The anticipated psychological needs of critically ill COVID-19 patients are informed by clinical expertise from psychologists working in intensive care and rehabilitation, relevant COVID guidelines and the existing evidence-base regarding the known impact of an ICU admission and previous pandemics.

We are aware that the impact of COVID is likely to be wide-reaching. We anticipate psychological, cognitive, physical and socioeconomic effects that are likely to lead to long-term biopsychosocial rehabilitation needs and adjustment difficulties that if left unaddressed risk long term disability (British Society of Rehabilitation Medicine, 2020).

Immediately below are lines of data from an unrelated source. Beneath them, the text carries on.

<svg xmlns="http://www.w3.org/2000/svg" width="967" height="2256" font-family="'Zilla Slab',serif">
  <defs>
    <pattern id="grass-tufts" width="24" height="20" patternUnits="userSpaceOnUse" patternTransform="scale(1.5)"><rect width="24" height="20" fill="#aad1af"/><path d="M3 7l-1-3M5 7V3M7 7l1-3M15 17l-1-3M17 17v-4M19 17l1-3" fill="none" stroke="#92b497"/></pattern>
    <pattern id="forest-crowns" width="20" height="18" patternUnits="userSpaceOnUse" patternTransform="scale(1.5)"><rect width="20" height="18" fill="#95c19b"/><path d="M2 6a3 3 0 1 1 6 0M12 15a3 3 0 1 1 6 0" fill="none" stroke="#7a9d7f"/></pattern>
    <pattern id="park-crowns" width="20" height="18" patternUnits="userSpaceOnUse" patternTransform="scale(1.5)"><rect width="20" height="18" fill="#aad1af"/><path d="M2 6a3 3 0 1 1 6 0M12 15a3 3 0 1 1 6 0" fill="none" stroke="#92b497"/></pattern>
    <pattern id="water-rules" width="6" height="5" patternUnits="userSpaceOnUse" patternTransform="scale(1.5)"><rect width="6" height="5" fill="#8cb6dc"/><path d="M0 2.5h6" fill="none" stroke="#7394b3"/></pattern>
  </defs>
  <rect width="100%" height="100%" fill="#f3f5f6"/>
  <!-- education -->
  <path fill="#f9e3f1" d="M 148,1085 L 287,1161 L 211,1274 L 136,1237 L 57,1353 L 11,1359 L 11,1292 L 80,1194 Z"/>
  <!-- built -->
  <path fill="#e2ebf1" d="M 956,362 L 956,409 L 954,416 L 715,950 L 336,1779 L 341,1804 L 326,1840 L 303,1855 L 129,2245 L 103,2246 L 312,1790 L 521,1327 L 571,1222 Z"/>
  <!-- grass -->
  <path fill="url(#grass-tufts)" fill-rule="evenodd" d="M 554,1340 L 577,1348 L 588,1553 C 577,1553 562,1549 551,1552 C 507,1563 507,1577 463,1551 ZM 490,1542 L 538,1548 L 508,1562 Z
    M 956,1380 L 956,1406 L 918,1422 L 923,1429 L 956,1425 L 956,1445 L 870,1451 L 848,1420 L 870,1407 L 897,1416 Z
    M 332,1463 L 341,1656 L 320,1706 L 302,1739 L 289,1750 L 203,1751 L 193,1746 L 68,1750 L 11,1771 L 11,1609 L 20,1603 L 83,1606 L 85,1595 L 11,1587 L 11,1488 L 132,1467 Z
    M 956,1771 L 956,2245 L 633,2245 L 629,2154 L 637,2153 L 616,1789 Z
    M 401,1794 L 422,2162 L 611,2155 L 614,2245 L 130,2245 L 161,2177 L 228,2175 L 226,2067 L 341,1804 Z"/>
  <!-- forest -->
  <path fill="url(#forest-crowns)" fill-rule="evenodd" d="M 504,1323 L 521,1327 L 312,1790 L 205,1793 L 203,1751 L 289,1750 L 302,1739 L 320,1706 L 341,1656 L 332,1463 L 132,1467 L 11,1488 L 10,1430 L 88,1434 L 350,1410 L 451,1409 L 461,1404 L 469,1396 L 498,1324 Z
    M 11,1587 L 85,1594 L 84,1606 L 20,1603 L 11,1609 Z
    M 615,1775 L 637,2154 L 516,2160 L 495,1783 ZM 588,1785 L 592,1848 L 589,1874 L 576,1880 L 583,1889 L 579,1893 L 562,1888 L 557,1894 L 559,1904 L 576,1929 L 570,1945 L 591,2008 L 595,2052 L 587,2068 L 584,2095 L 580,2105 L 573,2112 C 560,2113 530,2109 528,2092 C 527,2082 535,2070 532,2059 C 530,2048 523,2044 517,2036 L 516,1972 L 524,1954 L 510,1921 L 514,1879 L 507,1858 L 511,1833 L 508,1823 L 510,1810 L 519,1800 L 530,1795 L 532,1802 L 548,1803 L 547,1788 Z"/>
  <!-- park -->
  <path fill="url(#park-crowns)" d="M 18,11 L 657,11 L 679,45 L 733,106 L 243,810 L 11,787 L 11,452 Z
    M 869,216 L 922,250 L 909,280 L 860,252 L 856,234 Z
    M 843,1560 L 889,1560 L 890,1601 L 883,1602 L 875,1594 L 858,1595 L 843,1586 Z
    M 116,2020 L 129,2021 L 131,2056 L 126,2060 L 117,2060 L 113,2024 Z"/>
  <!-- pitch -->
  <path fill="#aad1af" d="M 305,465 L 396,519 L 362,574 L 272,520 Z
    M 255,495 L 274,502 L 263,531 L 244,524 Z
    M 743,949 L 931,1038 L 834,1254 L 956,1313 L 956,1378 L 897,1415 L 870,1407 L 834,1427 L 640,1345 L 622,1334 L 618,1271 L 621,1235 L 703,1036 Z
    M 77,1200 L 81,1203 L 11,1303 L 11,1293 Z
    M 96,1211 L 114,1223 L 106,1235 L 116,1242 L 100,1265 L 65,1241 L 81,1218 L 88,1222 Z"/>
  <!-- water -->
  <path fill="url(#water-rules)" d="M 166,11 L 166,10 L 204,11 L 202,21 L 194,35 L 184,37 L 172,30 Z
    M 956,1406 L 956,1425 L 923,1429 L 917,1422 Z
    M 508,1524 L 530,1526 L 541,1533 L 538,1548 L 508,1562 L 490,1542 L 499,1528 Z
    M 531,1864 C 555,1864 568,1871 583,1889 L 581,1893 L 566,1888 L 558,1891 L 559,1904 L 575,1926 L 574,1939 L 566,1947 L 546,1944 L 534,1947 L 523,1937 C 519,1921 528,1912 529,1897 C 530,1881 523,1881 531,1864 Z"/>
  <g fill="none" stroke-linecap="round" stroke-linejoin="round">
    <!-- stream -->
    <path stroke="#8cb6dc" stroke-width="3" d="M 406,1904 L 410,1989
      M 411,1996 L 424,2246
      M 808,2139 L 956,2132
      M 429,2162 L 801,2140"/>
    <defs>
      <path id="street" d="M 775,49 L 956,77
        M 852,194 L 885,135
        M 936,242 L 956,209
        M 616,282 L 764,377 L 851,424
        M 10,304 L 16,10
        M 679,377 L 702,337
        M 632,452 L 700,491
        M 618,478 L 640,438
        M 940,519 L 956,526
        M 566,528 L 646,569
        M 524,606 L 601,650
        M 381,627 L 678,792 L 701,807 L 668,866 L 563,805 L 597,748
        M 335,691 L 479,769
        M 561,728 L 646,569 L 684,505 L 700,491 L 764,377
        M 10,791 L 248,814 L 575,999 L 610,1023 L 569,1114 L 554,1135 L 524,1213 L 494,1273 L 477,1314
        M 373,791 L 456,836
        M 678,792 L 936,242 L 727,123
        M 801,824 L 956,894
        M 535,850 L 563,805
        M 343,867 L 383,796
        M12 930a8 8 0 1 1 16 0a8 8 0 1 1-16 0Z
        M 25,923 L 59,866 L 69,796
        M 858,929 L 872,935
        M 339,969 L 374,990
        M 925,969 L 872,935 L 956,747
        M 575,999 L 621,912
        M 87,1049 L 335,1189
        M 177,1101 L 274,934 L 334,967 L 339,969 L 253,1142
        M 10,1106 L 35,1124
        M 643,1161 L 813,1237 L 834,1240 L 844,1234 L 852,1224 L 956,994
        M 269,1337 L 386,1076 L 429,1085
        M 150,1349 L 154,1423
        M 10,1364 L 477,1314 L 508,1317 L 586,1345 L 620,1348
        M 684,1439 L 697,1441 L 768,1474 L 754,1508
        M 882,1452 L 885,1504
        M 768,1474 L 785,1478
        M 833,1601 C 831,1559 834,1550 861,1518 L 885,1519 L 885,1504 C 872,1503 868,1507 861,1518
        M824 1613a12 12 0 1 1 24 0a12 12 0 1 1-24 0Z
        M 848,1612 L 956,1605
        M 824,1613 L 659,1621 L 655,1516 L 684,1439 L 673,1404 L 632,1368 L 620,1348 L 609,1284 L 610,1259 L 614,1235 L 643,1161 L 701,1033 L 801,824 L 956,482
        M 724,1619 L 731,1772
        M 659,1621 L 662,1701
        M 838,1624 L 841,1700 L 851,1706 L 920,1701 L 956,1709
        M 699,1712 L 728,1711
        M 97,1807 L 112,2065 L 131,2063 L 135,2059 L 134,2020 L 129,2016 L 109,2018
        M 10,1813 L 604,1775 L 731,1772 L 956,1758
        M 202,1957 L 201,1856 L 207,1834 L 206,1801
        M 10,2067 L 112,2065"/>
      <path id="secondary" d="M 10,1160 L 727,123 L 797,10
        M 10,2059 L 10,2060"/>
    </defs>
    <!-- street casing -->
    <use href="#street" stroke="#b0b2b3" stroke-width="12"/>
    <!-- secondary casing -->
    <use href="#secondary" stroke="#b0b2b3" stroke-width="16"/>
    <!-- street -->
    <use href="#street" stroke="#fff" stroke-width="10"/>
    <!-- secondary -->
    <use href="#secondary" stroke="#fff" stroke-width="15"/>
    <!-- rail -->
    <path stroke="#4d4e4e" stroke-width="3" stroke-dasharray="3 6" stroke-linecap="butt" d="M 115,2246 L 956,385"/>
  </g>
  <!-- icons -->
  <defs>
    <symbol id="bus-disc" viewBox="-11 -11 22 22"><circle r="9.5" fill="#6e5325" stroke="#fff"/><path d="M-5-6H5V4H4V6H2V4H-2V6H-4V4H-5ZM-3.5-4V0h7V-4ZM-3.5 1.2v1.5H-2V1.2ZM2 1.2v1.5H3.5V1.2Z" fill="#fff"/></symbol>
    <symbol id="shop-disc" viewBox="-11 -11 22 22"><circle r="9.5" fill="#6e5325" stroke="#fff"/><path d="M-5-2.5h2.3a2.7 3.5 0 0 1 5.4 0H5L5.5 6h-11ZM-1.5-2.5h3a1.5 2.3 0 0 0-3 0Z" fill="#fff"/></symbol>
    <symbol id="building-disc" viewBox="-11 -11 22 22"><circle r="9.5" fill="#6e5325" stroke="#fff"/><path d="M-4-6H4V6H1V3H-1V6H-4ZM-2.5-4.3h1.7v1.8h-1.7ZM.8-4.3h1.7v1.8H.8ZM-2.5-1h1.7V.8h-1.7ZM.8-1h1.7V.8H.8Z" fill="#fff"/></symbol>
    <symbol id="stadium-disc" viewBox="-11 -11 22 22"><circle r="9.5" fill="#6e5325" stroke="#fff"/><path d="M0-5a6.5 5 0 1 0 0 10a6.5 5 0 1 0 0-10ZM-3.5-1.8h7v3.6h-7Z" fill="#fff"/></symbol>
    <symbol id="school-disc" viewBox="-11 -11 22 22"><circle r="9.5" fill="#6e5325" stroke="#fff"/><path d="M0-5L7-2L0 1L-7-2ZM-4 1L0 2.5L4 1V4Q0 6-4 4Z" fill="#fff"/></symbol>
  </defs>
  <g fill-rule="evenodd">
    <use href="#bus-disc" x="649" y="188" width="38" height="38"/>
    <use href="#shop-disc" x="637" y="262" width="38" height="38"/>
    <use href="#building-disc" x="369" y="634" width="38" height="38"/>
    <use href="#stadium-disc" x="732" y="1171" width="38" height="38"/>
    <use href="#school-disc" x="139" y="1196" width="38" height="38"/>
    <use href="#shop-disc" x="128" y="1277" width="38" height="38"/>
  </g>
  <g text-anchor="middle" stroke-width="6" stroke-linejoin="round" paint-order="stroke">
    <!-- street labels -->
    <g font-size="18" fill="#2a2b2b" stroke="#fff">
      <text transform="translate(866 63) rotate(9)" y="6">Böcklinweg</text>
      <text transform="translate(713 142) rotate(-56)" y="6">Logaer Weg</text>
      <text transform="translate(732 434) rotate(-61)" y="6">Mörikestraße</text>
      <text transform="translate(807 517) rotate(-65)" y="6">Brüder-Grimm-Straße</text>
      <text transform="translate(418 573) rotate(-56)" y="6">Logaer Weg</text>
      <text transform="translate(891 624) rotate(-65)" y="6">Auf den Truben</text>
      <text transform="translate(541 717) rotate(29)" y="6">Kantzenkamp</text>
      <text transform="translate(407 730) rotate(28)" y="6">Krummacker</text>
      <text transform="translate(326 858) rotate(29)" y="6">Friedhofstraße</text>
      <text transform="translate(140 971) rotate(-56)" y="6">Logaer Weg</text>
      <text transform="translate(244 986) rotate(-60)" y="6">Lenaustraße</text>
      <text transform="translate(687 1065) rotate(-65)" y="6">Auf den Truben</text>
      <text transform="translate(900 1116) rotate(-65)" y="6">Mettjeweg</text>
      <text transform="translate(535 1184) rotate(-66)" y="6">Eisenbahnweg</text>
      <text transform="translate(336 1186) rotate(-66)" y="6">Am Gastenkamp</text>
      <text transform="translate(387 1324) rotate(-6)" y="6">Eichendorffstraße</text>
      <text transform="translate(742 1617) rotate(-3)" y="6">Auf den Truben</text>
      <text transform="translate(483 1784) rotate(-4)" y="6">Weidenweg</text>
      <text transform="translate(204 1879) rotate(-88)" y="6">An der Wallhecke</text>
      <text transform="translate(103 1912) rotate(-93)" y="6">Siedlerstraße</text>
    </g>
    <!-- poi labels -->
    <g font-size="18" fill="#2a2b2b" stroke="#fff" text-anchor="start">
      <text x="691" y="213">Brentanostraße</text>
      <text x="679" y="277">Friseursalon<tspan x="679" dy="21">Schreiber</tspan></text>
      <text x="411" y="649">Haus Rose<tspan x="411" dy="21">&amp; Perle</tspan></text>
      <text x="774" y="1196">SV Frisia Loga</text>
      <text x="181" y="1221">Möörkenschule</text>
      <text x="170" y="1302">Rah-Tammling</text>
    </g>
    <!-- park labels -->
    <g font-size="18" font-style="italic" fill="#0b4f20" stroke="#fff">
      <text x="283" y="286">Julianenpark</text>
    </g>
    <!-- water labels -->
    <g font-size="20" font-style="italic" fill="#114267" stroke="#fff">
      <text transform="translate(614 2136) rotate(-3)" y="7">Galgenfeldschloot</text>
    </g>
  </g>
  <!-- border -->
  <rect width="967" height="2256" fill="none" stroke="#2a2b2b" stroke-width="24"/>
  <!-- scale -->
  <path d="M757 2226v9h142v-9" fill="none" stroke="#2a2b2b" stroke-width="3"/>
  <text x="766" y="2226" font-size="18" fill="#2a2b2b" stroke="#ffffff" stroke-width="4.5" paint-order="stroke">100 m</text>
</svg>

Regarding the known psychological impact of an admission to critical care, studies suggest that more than 50% of post ICU patients may develop symptoms of severe anxiety, depression or post-traumatic stress disorder in the months or years after leaving critical care (Wade et al., 2012; Hatch et al. 2018). Of note, patients with post-ICU traumatic stress symptoms may experience flashbacks and intrusive memories of delusional/hallucinatory episodes from delirium, as well as actual events experienced within the ICU (Jones et al., 2007; Wade et al., 2015d). It can be hypothesised that delirium experiences may be exacerbated in patients with COVID-19 due to the experience of receiving care from staff in PPE, undergoing prolonged ventilation, sedation, proning and paralysis (including awake paralysis), isolation from relatives, rapid transfers, an unstable physical picture (Koftis et al, 2020, and therefore we may see higher rates of psychological distress and persistent cognitive impairment in this cohort. Studies from other pandemics (e.g. MERS, SARS) suggest that health anxiety, chronic fatigue and fear of stigma and contamination are also prevalent in severely ill patients (e.g. Gardner & Moaleff, 2015). On the other hand, the level of social support within communities, the shared experience of the COVID-19 outbreak and the possibility that critically ill COVID-19 patients will have anticipated a hospital admission in the preceding hours/days may constitute valuable protective factors.